• _YOUR GOAL_:
Make an exact transcript of the lines in the data below, starting with the one containing "Figure 9: Blurry layer" and going on through the one containing "3. Use **[Templates](DMProtocol_Templates.md)**", with both included and the pictures left out.

Source texts of formatted documents
--------------------------------
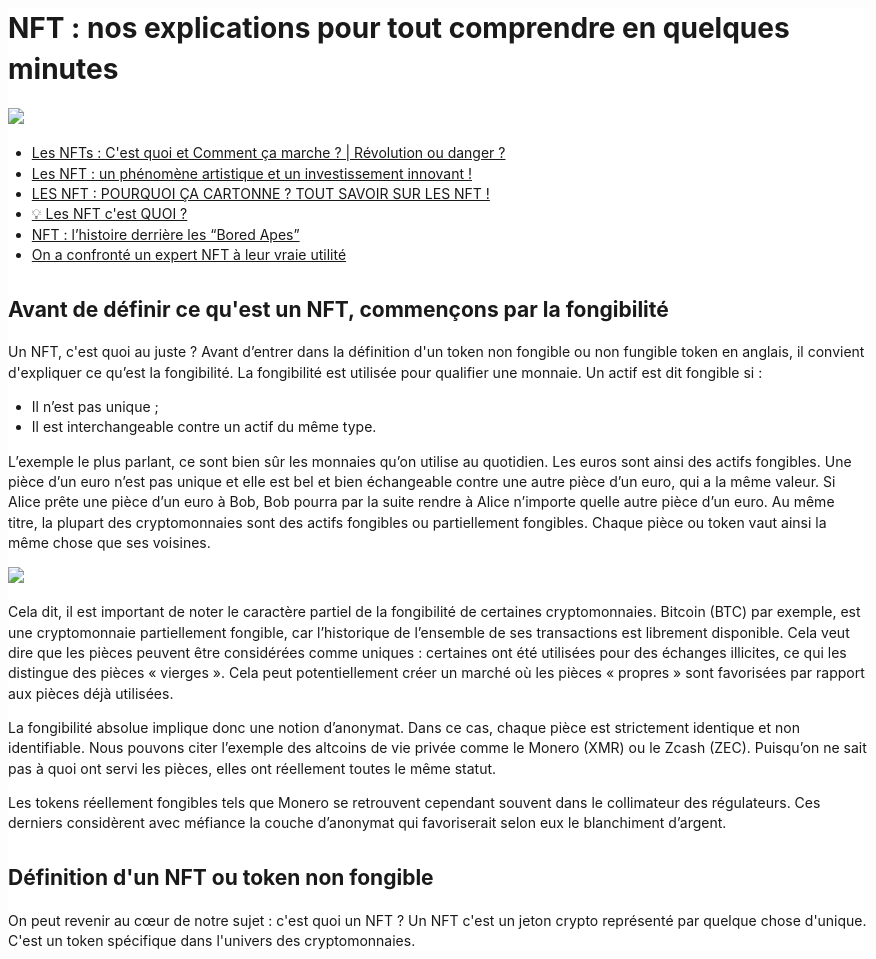 # NFT : nos explications pour tout comprendre en quelques minutes

![](https://cryptoast.fr/wp-content/uploads/2022/03/token-non-fongible-nft.jpg.webp)

- [Les NFTs : C'est quoi et Comment ça marche ? | Révolution ou danger ?](https://youtu.be/pEreoxCwC6c)
- [Les NFT : un phénomène artistique et un investissement innovant !](https://youtu.be/3DQ3qsNRm9g)
- [LES NFT : POURQUOI ÇA CARTONNE ? TOUT SAVOIR SUR LES NFT !](https://youtu.be/R9DVOE3rCPE)
- [💡 Les NFT c'est QUOI ?](https://youtu.be/r7_7-J33HMo)
- [NFT : l’histoire derrière les “Bored Apes”](https://youtu.be/jE10-Jm92Hk)
- [On a confronté un expert NFT à leur vraie utilité](https://youtu.be/XvoH5NvSrJ4)

## Avant de définir ce qu'est un NFT, commençons par la fongibilité

Un NFT, c'est quoi au juste ? Avant d’entrer dans la définition d'un token non fongible ou non fungible token en anglais, il convient d'expliquer ce qu’est la fongibilité. La fongibilité est utilisée pour qualifier une monnaie. Un actif est dit fongible si :

- Il n’est pas unique ;
- Il est interchangeable contre un actif du même type.

L’exemple le plus parlant, ce sont bien sûr les monnaies qu’on utilise au quotidien. Les euros sont ainsi des actifs fongibles. Une pièce d’un euro n’est pas unique et elle est bel et bien échangeable contre une autre pièce d’un euro, qui a la même valeur. Si Alice prête une pièce d’un euro à Bob, Bob pourra par la suite rendre à Alice n’importe quelle autre pièce d’un euro. Au même titre, la plupart des cryptomonnaies sont des actifs fongibles ou partiellement fongibles. Chaque pièce ou token vaut ainsi la même chose que ses voisines.

![](https://cryptoast.fr/wp-content/uploads/2019/11/difference-actif-fongible-actif-non-fongible.webp)

Cela dit, il est important de noter le caractère partiel de la fongibilité de certaines cryptomonnaies. Bitcoin (BTC) par exemple, est une cryptomonnaie partiellement fongible, car l’historique de l’ensemble de ses transactions est librement disponible. Cela veut dire que les pièces peuvent être considérées comme uniques : certaines ont été utilisées pour des échanges illicites, ce qui les distingue des pièces « vierges ». Cela peut potentiellement créer un marché où les pièces « propres » sont favorisées par rapport aux pièces déjà utilisées.

La fongibilité absolue implique donc une notion d’anonymat. Dans ce cas, chaque pièce est strictement identique et non identifiable. Nous pouvons citer l’exemple des altcoins de vie privée comme le Monero (XMR) ou le Zcash (ZEC). Puisqu’on ne sait pas à quoi ont servi les pièces, elles ont réellement toutes le même statut.

Les tokens réellement fongibles tels que Monero se retrouvent cependant souvent dans le collimateur des régulateurs. Ces derniers considèrent avec méfiance la couche d’anonymat qui favoriserait selon eux le blanchiment d’argent.

## Définition d'un NFT ou token non fongible

On peut revenir au cœur de notre sujet : c'est quoi un NFT ? Un NFT c'est un jeton crypto représenté par quelque chose d'unique. C'est un token spécifique dans l'univers des cryptomonnaies.
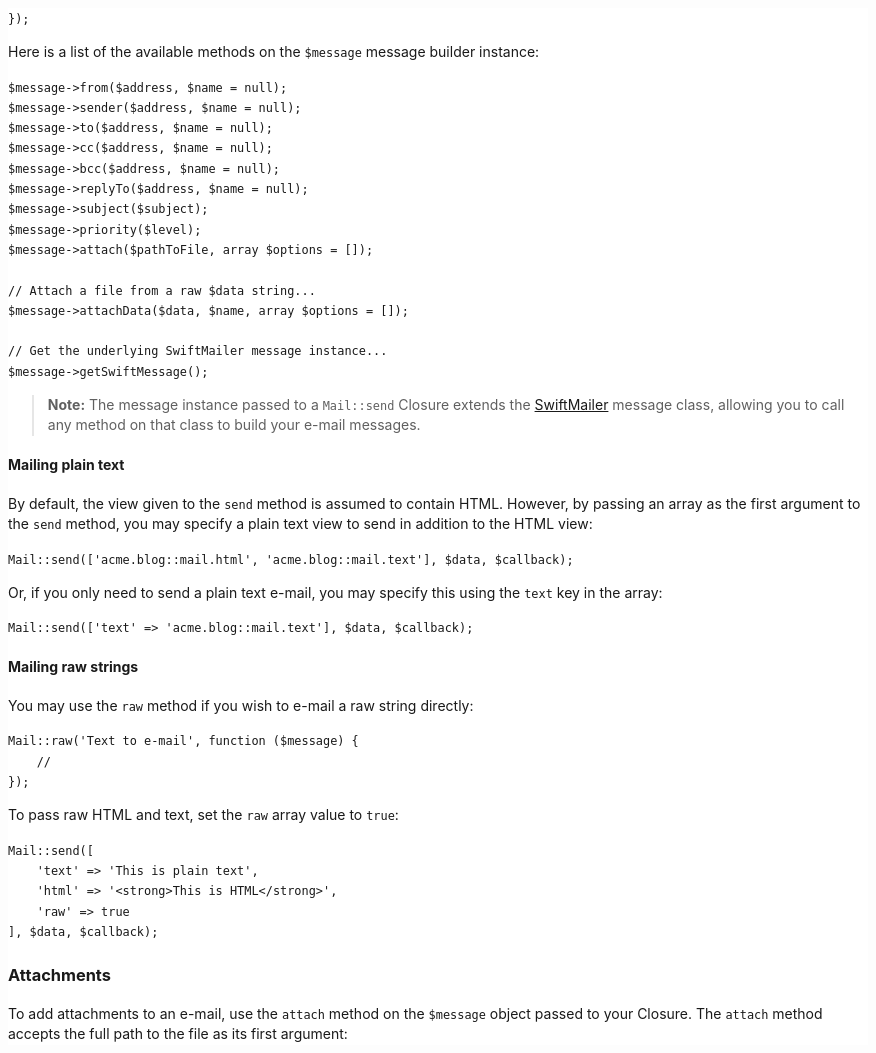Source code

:     });

Here is a list of the available methods on the `$message` message builder instance:

    $message->from($address, $name = null);
    $message->sender($address, $name = null);
    $message->to($address, $name = null);
    $message->cc($address, $name = null);
    $message->bcc($address, $name = null);
    $message->replyTo($address, $name = null);
    $message->subject($subject);
    $message->priority($level);
    $message->attach($pathToFile, array $options = []);

    // Attach a file from a raw $data string...
    $message->attachData($data, $name, array $options = []);

    // Get the underlying SwiftMailer message instance...
    $message->getSwiftMessage();

> **Note:** The message instance passed to a `Mail::send` Closure extends the [SwiftMailer](http://swiftmailer.org) message class, allowing you to call any method on that class to build your e-mail messages.

#### Mailing plain text

By default, the view given to the `send` method is assumed to contain HTML. However, by passing an array as the first argument to the `send` method, you may specify a plain text view to send in addition to the HTML view:

    Mail::send(['acme.blog::mail.html', 'acme.blog::mail.text'], $data, $callback);

Or, if you only need to send a plain text e-mail, you may specify this using the `text` key in the array:

    Mail::send(['text' => 'acme.blog::mail.text'], $data, $callback);

#### Mailing raw strings

You may use the `raw` method if you wish to e-mail a raw string directly:

    Mail::raw('Text to e-mail', function ($message) {
        //
    });

To pass raw HTML and text, set the `raw` array value to `true`:

    Mail::send([
        'text' => 'This is plain text',
        'html' => '<strong>This is HTML</strong>',
        'raw' => true
    ], $data, $callback);

<a name="attachments"></a>
### Attachments

To add attachments to an e-mail, use the `attach` method on the `$message` object passed to your Closure. The `attach` method accepts the full path to the file as its first argument:
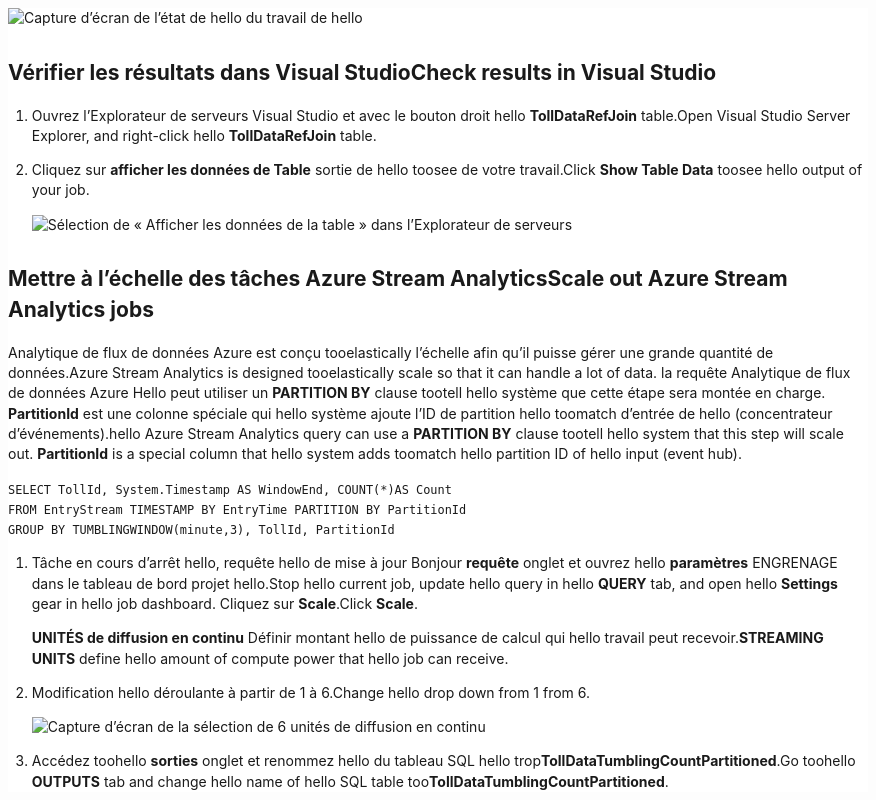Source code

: ![Capture d’écran de l’état de hello du travail de hello](media/stream-analytics-build-an-iot-solution-using-stream-analytics/image50.png)

## <a name="check-results-in-visual-studio"></a><span data-ttu-id="77e01-494">Vérifier les résultats dans Visual Studio</span><span class="sxs-lookup"><span data-stu-id="77e01-494">Check results in Visual Studio</span></span>
1. <span data-ttu-id="77e01-495">Ouvrez l’Explorateur de serveurs Visual Studio et avec le bouton droit hello **TollDataRefJoin** table.</span><span class="sxs-lookup"><span data-stu-id="77e01-495">Open Visual Studio Server Explorer, and right-click hello **TollDataRefJoin** table.</span></span>
2. <span data-ttu-id="77e01-496">Cliquez sur **afficher les données de Table** sortie de hello toosee de votre travail.</span><span class="sxs-lookup"><span data-stu-id="77e01-496">Click **Show Table Data** toosee hello output of your job.</span></span>
   
    ![Sélection de « Afficher les données de la table » dans l’Explorateur de serveurs](media/stream-analytics-build-an-iot-solution-using-stream-analytics/image51.jpg)

## <a name="scale-out-azure-stream-analytics-jobs"></a><span data-ttu-id="77e01-498">Mettre à l’échelle des tâches Azure Stream Analytics</span><span class="sxs-lookup"><span data-stu-id="77e01-498">Scale out Azure Stream Analytics jobs</span></span>
<span data-ttu-id="77e01-499">Analytique de flux de données Azure est conçu tooelastically l’échelle afin qu’il puisse gérer une grande quantité de données.</span><span class="sxs-lookup"><span data-stu-id="77e01-499">Azure Stream Analytics is designed tooelastically scale so that it can handle a lot of data.</span></span> <span data-ttu-id="77e01-500">la requête Analytique de flux de données Azure Hello peut utiliser un **PARTITION BY** clause tootell hello système que cette étape sera montée en charge. **PartitionId** est une colonne spéciale qui hello système ajoute l’ID de partition hello toomatch d’entrée de hello (concentrateur d’événements).</span><span class="sxs-lookup"><span data-stu-id="77e01-500">hello Azure Stream Analytics query can use a **PARTITION BY** clause tootell hello system that this step will scale out. **PartitionId** is a special column that hello system adds toomatch hello partition ID of hello input (event hub).</span></span>

    SELECT TollId, System.Timestamp AS WindowEnd, COUNT(*)AS Count
    FROM EntryStream TIMESTAMP BY EntryTime PARTITION BY PartitionId
    GROUP BY TUMBLINGWINDOW(minute,3), TollId, PartitionId

1. <span data-ttu-id="77e01-501">Tâche en cours d’arrêt hello, requête hello de mise à jour Bonjour **requête** onglet et ouvrez hello **paramètres** ENGRENAGE dans le tableau de bord projet hello.</span><span class="sxs-lookup"><span data-stu-id="77e01-501">Stop hello current job, update hello query in hello **QUERY** tab, and open hello **Settings** gear in hello job dashboard.</span></span> <span data-ttu-id="77e01-502">Cliquez sur **Scale**.</span><span class="sxs-lookup"><span data-stu-id="77e01-502">Click **Scale**.</span></span>
   
    <span data-ttu-id="77e01-503">**UNITÉS de diffusion en continu** Définir montant hello de puissance de calcul qui hello travail peut recevoir.</span><span class="sxs-lookup"><span data-stu-id="77e01-503">**STREAMING UNITS** define hello amount of compute power that hello job can receive.</span></span>
2. <span data-ttu-id="77e01-504">Modification hello déroulante à partir de 1 à 6.</span><span class="sxs-lookup"><span data-stu-id="77e01-504">Change hello drop down from 1 from 6.</span></span>
   
    ![Capture d’écran de la sélection de 6 unités de diffusion en continu](media/stream-analytics-build-an-iot-solution-using-stream-analytics/image52.png)
3. <span data-ttu-id="77e01-506">Accédez toohello **sorties** onglet et renommez hello du tableau SQL hello trop**TollDataTumblingCountPartitioned**.</span><span class="sxs-lookup"><span data-stu-id="77e01-506">Go toohello **OUTPUTS** tab and change hello name of hello SQL table too**TollDataTumblingCountPartitioned**.</span></span>
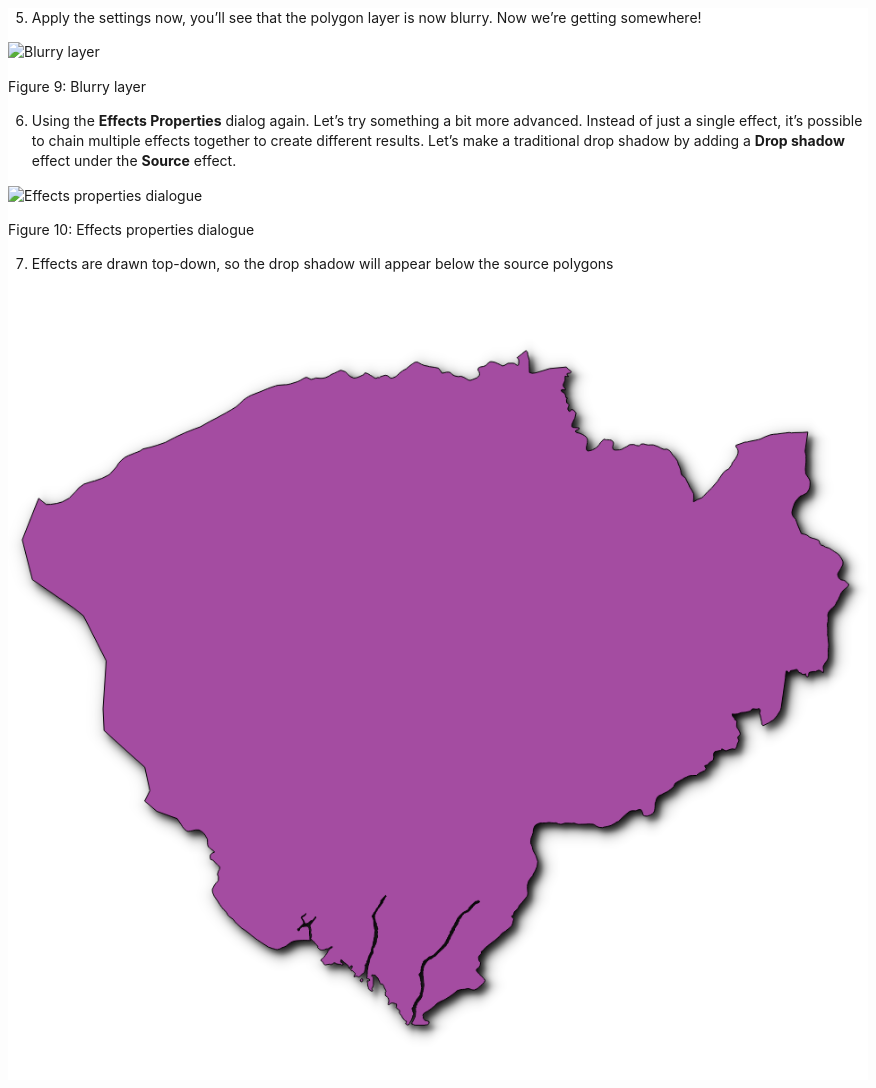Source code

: 5. Apply the settings now, you’ll see that the polygon layer is now blurry. Now we’re getting somewhere!	

![Blurry layer](media/blurry_result.png.png "Blurry layer")

Figure 9: Blurry layer

6. Using the **Effects Properties** dialog again. Let’s try something a bit more advanced. Instead of just a single effect, it’s possible to chain multiple effects together to create different results. Let’s make a traditional drop shadow by adding a **Drop shadow** effect under the **Source** effect.

![Effects properties dialogue](media/drop_shadow.png.png "Effects properties dialogue")

Figure 10: Effects properties dialogue

7. Effects are drawn top-down, so the drop shadow will appear below the source polygons

![Drop shadow effect](media/drop_shadow_result.png "Drop shadow effect")
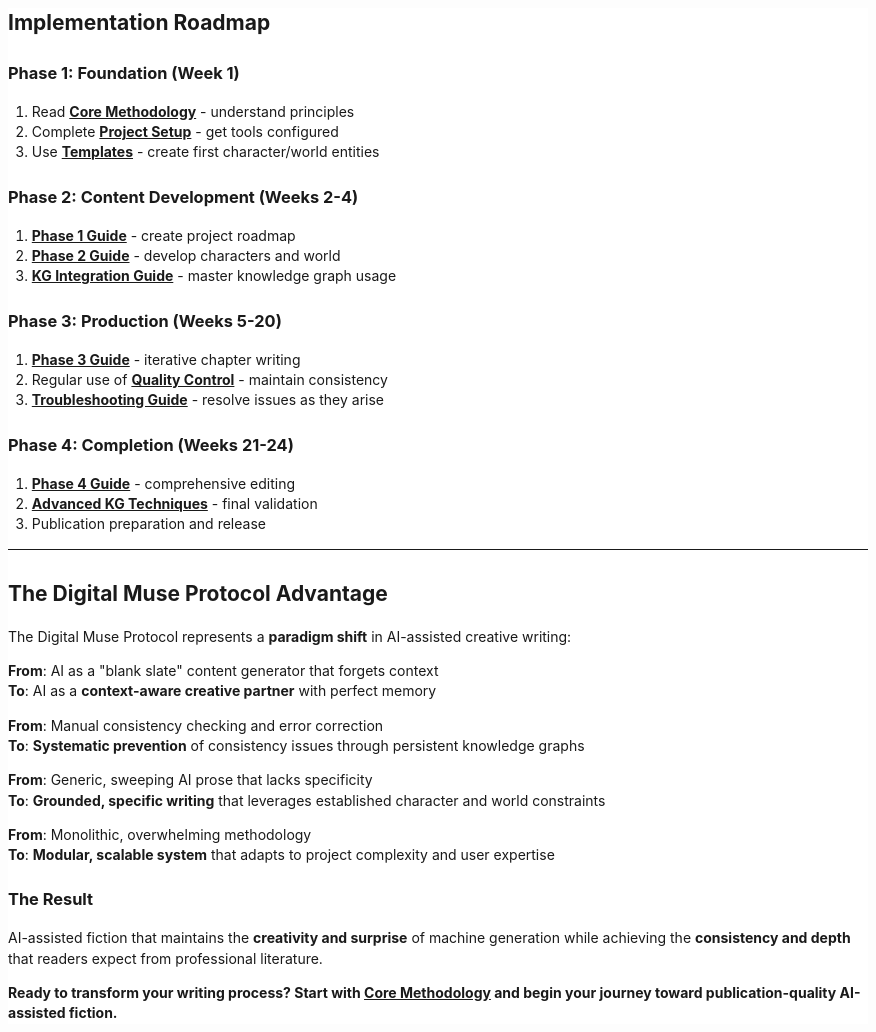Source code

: 
## **Implementation Roadmap**

### **Phase 1: Foundation (Week 1)**
1. Read **[Core Methodology](DMProtocol_CoreMethodology.md)** - understand principles
2. Complete **[Project Setup](DMProtocol_ProjectSetup.md)** - get tools configured
3. Use **[Templates](DMProtocol_Templates.md)** - create first character/world entities

### **Phase 2: Content Development (Weeks 2-4)**
1. **[Phase 1 Guide](DMProtocol_Phase1_Initialization.md)** - create project roadmap
2. **[Phase 2 Guide](DMProtocol_Phase2_WorldBuilding.md)** - develop characters and world
3. **[KG Integration Guide](DMProtocol_KnowledgeGraph_Integration.md)** - master knowledge graph usage

### **Phase 3: Production (Weeks 5-20)**
1. **[Phase 3 Guide](DMProtocol_Phase3_ChapterGeneration.md)** - iterative chapter writing
2. Regular use of **[Quality Control](DMProtocol_QualityControl.md)** - maintain consistency
3. **[Troubleshooting Guide](DMProtocol_Troubleshooting.md)** - resolve issues as they arise

### **Phase 4: Completion (Weeks 21-24)**
1. **[Phase 4 Guide](DMProtocol_Phase4_QualityAssurance.md)** - comprehensive editing
2. **[Advanced KG Techniques](DMProtocol_Federated_KnowledgeGraph_Architecture.md)** - final validation
3. Publication preparation and release

---

## **The Digital Muse Protocol Advantage**

The Digital Muse Protocol represents a **paradigm shift** in AI-assisted creative writing:

**From**: AI as a "blank slate" content generator that forgets context  
**To**: AI as a **context-aware creative partner** with perfect memory

**From**: Manual consistency checking and error correction  
**To**: **Systematic prevention** of consistency issues through persistent knowledge graphs

**From**: Generic, sweeping AI prose that lacks specificity  
**To**: **Grounded, specific writing** that leverages established character and world constraints

**From**: Monolithic, overwhelming methodology  
**To**: **Modular, scalable system** that adapts to project complexity and user expertise

### **The Result**
AI-assisted fiction that maintains the **creativity and surprise** of machine generation while achieving the **consistency and depth** that readers expect from professional literature.

**Ready to transform your writing process? Start with [Core Methodology](DMProtocol_CoreMethodology.md) and begin your journey toward publication-quality AI-assisted fiction.**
--------------------------------
• _RESPONSE AREA_:
Figure 9: Blurry layer

6. Using the **Effects Properties** dialog again. Let’s try something a bit more advanced. Instead of just a single effect, it’s possible to chain multiple effects together to create different results. Let’s make a traditional drop shadow by adding a **Drop shadow** effect under the **Source** effect.

![Effects properties dialogue](media/drop_shadow.png.png "Effects properties dialogue")

Figure 10: Effects properties dialogue

7. Effects are drawn top-down, so the drop shadow will appear below the source polygons

![Drop shadow effect](media/drop_shadow_result.png "Drop shadow effect")
Source code

: 
## **Implementation Roadmap**

### **Phase 1: Foundation (Week 1)**
1. Read **[Core Methodology](DMProtocol_CoreMethodology.md)** - understand principles
2. Complete **[Project Setup](DMProtocol_ProjectSetup.md)** - get tools configured
3. Use **[Templates](DMProtocol_Templates.md)** - create first character/world entities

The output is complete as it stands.